Uma Pedrada por Semana O Primeiro-Ministro marcou um encontro, na Universidade Aveiro, para anunciar ao país, apoios do Estado a jovens investigadores. Noutras circunstâncias, a escolha teria sido uma honra para quem aqui vive.
Embora advertido, a tempo, o seu gabinete, de que o dia 12 de Maio não era propício, por ser o Dia festivo da Padroeira, Santa Joana Princesa, que é, também, o Dia da Cidade, portanto, feriado municipal. Para mais, a Universidade, obviamente, estaria encerrada, e as autoridades que teriam, por dever, acolhê-lo estariam ocupadas com actividades festivas do Dia. A verdade é que o Primeiro-Ministro veio na mesma, com o aparato do costume, acompanhado do Ministro do Ensino Superior e da Investigação Científica.

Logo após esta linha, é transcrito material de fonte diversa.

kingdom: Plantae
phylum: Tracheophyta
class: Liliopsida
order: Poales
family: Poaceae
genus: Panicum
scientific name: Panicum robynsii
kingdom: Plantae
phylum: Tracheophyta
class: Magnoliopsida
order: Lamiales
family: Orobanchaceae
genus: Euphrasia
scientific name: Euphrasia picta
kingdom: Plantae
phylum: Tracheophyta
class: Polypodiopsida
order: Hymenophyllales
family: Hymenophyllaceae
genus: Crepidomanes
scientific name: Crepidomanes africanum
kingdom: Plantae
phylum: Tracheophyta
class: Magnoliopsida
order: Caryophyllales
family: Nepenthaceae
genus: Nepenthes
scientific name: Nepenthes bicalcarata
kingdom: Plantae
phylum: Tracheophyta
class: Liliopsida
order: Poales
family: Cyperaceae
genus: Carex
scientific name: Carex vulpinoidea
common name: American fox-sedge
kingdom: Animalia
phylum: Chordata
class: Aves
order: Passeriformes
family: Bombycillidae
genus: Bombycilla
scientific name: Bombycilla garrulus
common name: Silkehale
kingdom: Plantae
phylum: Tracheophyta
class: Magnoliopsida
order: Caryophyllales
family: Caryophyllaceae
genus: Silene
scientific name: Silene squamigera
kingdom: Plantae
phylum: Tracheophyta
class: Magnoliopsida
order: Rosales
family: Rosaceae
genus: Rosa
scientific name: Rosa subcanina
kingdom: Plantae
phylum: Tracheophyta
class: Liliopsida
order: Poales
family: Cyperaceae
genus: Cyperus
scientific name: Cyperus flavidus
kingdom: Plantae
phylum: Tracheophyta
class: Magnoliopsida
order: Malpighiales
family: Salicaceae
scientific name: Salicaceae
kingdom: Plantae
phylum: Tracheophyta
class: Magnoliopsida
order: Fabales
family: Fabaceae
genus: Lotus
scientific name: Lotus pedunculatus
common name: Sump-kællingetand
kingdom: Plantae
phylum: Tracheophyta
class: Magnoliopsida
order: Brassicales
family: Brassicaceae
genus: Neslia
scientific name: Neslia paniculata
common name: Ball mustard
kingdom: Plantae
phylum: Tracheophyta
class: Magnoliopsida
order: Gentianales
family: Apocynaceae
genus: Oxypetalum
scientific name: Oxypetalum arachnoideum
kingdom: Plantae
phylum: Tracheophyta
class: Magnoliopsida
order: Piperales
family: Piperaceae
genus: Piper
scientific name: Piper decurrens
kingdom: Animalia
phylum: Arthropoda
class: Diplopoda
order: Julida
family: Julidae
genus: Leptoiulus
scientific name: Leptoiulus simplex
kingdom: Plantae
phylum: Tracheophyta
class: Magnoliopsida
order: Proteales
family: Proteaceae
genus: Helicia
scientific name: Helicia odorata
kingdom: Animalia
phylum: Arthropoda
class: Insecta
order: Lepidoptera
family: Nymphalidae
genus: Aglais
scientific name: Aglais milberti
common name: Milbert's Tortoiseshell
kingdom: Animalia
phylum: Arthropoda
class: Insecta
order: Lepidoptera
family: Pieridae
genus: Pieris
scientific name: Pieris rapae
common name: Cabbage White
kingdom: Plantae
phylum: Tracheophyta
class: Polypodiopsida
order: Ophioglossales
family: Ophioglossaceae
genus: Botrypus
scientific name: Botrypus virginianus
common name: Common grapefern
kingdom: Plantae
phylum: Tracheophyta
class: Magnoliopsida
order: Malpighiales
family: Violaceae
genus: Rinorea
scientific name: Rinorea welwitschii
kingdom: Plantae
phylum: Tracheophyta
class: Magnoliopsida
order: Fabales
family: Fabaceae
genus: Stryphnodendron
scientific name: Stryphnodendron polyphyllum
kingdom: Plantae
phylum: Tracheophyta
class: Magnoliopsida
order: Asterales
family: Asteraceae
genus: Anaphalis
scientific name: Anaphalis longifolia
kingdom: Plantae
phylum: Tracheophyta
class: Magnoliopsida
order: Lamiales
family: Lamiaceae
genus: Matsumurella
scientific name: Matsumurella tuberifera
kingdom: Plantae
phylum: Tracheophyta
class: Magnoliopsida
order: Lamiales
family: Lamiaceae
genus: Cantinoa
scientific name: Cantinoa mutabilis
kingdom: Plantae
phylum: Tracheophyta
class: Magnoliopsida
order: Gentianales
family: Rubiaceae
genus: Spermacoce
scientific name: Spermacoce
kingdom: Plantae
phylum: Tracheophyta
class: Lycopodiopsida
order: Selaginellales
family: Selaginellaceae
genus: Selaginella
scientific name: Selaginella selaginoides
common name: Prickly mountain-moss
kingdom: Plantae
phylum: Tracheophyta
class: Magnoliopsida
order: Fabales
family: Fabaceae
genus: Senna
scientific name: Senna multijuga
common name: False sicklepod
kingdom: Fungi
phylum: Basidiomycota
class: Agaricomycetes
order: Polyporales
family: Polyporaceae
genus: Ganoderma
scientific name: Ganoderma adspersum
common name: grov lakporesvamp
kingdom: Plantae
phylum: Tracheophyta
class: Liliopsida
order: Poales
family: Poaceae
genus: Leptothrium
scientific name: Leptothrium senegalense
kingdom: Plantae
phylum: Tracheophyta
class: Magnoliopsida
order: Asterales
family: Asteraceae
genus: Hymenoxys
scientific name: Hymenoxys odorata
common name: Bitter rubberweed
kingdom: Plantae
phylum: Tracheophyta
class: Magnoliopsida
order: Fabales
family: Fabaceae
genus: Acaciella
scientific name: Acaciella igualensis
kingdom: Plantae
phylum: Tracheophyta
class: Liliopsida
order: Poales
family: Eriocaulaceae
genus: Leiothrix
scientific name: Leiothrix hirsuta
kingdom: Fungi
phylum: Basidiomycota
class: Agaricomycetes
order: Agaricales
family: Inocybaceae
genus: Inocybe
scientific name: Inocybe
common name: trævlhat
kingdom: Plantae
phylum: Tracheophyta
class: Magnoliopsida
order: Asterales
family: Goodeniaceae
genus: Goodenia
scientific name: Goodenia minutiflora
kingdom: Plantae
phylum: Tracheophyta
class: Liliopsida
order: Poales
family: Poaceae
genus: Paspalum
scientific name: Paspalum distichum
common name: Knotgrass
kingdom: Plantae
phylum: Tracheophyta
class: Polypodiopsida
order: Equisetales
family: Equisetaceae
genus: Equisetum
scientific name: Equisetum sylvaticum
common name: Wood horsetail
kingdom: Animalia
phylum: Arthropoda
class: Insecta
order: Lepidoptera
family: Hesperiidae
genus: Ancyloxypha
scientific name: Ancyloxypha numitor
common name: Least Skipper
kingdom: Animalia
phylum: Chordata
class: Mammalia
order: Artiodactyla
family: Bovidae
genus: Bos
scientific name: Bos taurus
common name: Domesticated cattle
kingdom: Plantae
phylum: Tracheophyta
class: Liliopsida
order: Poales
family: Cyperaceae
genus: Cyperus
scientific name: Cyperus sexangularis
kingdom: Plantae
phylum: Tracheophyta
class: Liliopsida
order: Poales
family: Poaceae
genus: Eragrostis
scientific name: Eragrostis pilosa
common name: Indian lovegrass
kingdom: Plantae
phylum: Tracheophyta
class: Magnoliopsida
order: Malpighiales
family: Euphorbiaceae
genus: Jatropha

Não sei se o desprezo foi pela Padroeira, se foi por Aveiro. Ou nem terá sido desprezo, mas foi, pelo menos, pouco respeito por Aveiro e menos atenção para com as suas gentes, a começar pelas suas autoridades e seus munícipes. Não creio que tenha sido assim porque a Universidade não tinha cá os alunos… Tudo é possível, mas é estranho, porque eles seriam os principais interessados.
O dever dos políticos é, a meu ver, unir e respeitar, nunca ser ocasião de divisão ou desrespeito. Não era um dia qualquer. Em dia feriado e festivo. À mesma hora da solene celebração a que presidia o Bispo da Diocese e em que participam, normalmente, os responsáveis autárquicos, o chefe do Governo parece ter vindo a Aveiro mostrar que pouco lhe interessava a cidade e o que aqui se passava, afirmando, mais uma vez, que a sua vontade soberana e só as suas decisões contam.
Vamos lá a admitir que ninguém do seu gabinete o advertiu do que se passava em Aveiro nesse dia. Então, as coisas redobram de gravidade e de preocupação. Um governante mal rodeado é sempre um governante sujeito a ser enganado.
Não gostei. Fiquei triste. Assim não.